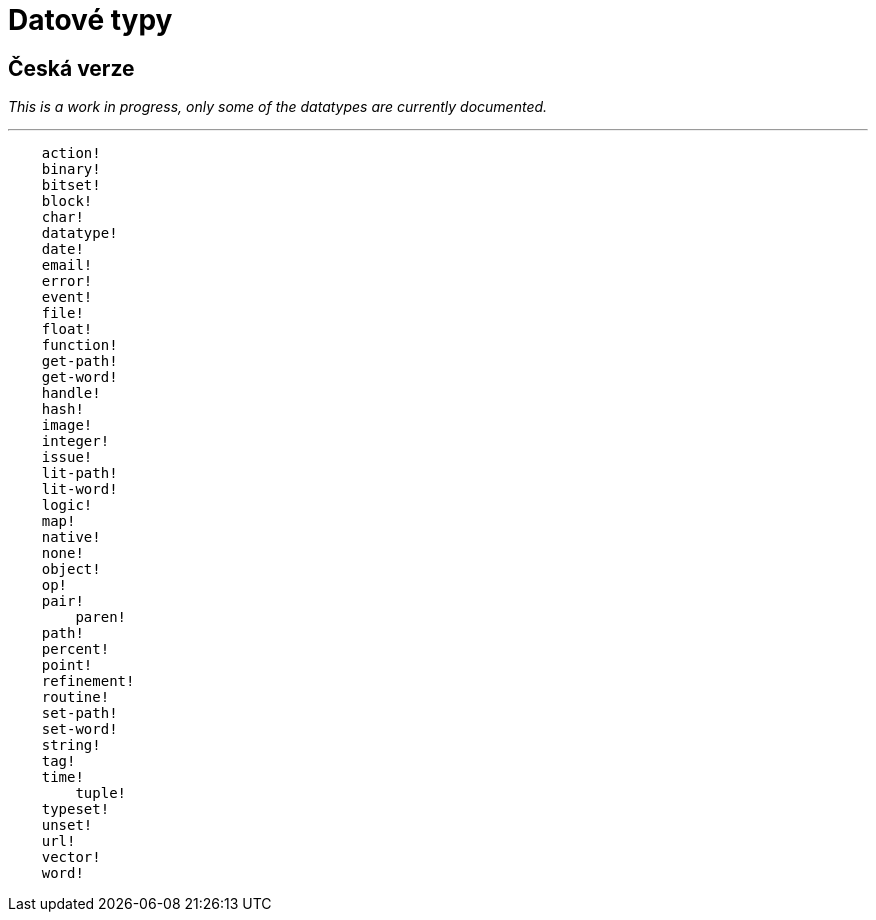 = Datové typy

== Česká verze

_This is a work in progress, only some of the datatypes are currently documented._

'''

```red
    action! 
    binary!
    bitset! 
    block! 
    char! 
    datatype! 
    date!
    email!
    error! 
    event!
    file! 
    float! 
    function! 
    get-path! 
    get-word! 
    handle!
    hash! 
    image!
    integer! 
    issue! 
    lit-path! 
    lit-word! 
    logic!
    map!
    native! 
    none! 
    object! 
    op! 
    pair!
	paren! 
    path! 
    percent!
    point!
    refinement! 
    routine! 
    set-path! 
    set-word! 
    string! 
    tag!
    time!
	tuple!
    typeset! 
    unset! 
    url! 
    vector! 
    word!
```
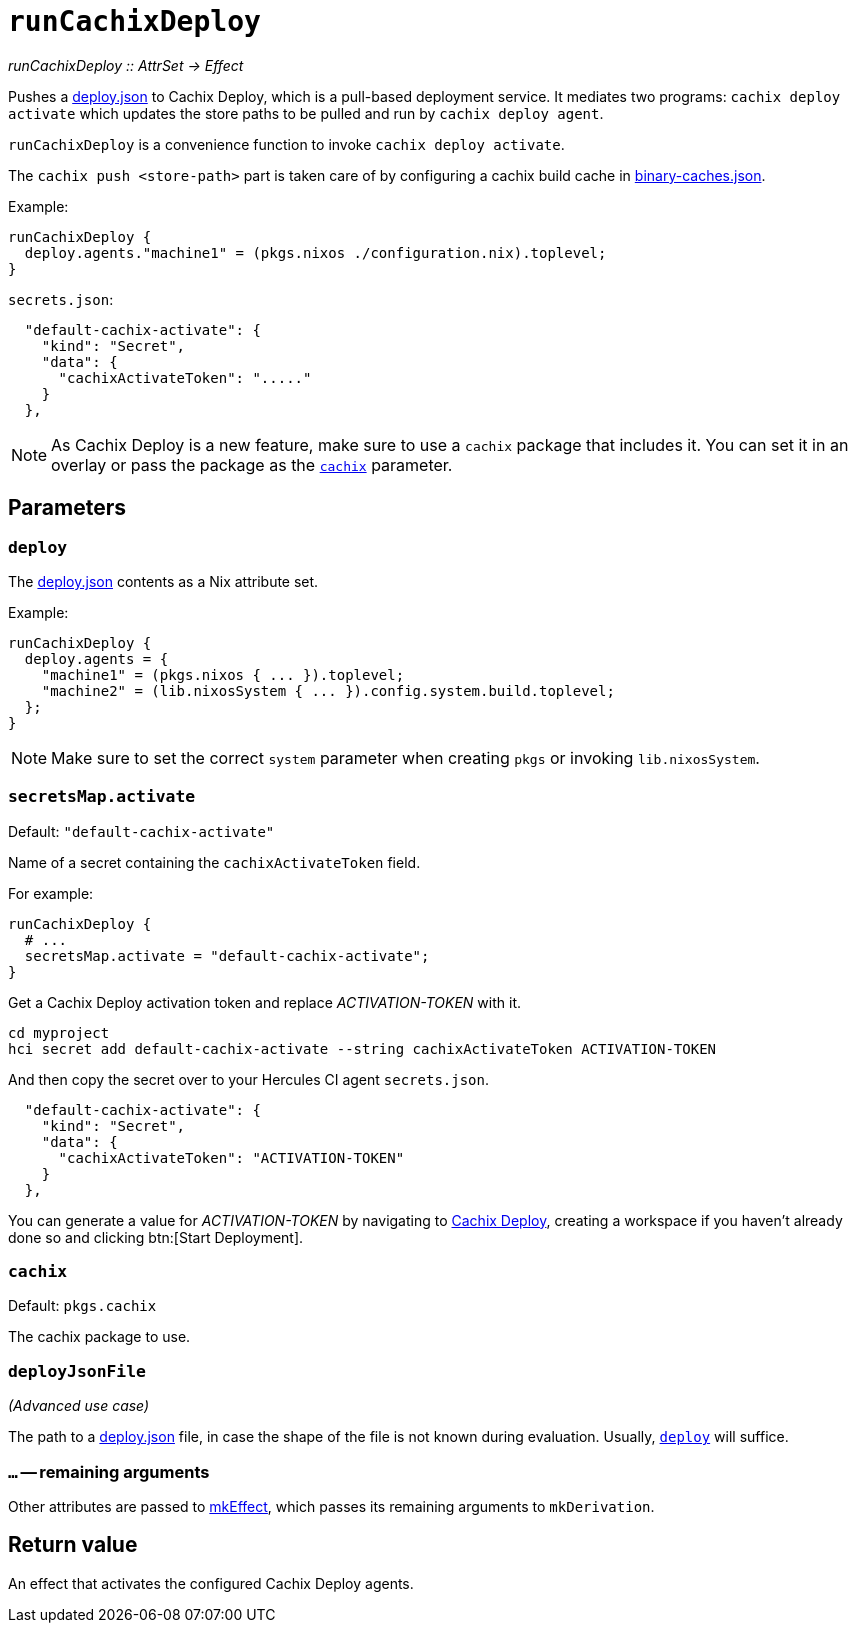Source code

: 
= `runCachixDeploy`

_runCachixDeploy {two-colons} AttrSet -> Effect_

Pushes a https://docs.cachix.org/deploy/reference#deploy-json[deploy.json] to Cachix Deploy, which is a pull-based deployment service. It mediates two programs: `cachix deploy activate` which updates the store paths to be pulled and run by `cachix deploy agent`.

`runCachixDeploy` is a convenience function to invoke `cachix deploy activate`.

The `cachix push <store-path>` part is taken care of by configuring a cachix build cache in xref:hercules-ci-agent:ROOT:binary-caches-json.adoc[binary-caches.json].

Example:

```nix
runCachixDeploy {
  deploy.agents."machine1" = (pkgs.nixos ./configuration.nix).toplevel;
}
```

`secrets.json`:
```json
  "default-cachix-activate": {
    "kind": "Secret",
    "data": {
      "cachixActivateToken": "....."
    }
  },
```

NOTE: As Cachix Deploy is a new feature, make sure to use a `cachix` package that includes it. You can set it in an overlay or pass the package as the <<param-cachix>> parameter.

[[parameters]]
== Parameters

[[param-deploy]]
=== `deploy`

The https://docs.cachix.org/deploy/reference#deploy-json[deploy.json] contents as a Nix attribute set.

Example:

```nix
runCachixDeploy {
  deploy.agents = {
    "machine1" = (pkgs.nixos { ... }).toplevel;
    "machine2" = (lib.nixosSystem { ... }).config.system.build.toplevel;
  };
}
```

NOTE: Make sure to set the correct `system` parameter when creating `pkgs` or invoking `lib.nixosSystem`.

[[param-secretsMap-activate]]
=== `secretsMap.activate`

Default: `"default-cachix-activate"`

Name of a secret containing the `cachixActivateToken` field.

For example:

```nix
runCachixDeploy {
  # ...
  secretsMap.activate = "default-cachix-activate";
}
```

Get a Cachix Deploy activation token and replace _ACTIVATION-TOKEN_ with it.

```console
cd myproject
hci secret add default-cachix-activate --string cachixActivateToken ACTIVATION-TOKEN
```

And then copy the secret over to your Hercules CI agent `secrets.json`.

```json
  "default-cachix-activate": {
    "kind": "Secret",
    "data": {
      "cachixActivateToken": "ACTIVATION-TOKEN"
    }
  },
```

You can generate a value for _ACTIVATION-TOKEN_ by navigating to https://app.cachix.org/deploy[Cachix Deploy], creating a workspace if you haven't already done so and clicking btn:[Start Deployment].

[[param-cachix]]
=== `cachix`

Default: `pkgs.cachix`

The cachix package to use.

[[param-deployJsonFile]]
=== `deployJsonFile`

_(Advanced use case)_

The path to a https://docs.cachix.org/deploy/reference#deploy-json[deploy.json] file, in case the shape of the file is not known during evaluation. Usually, <<param-deploy>> will suffice.

[[extra-params]]
=== `...` -- remaining arguments

Other attributes are passed to xref:reference/nix-functions/mkEffect.adoc[mkEffect], which passes its remaining arguments to `mkDerivation`.

[[return-value]]
== Return value

An effect that activates the configured Cachix Deploy agents.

======

- **Exercise goal**: Show each line of the records above containing "package".

- **Written response**:
NOTE: As Cachix Deploy is a new feature, make sure to use a `cachix` package that includes it. You can set it in an overlay or pass the package as the <<param-cachix>> parameter.
The cachix package to use.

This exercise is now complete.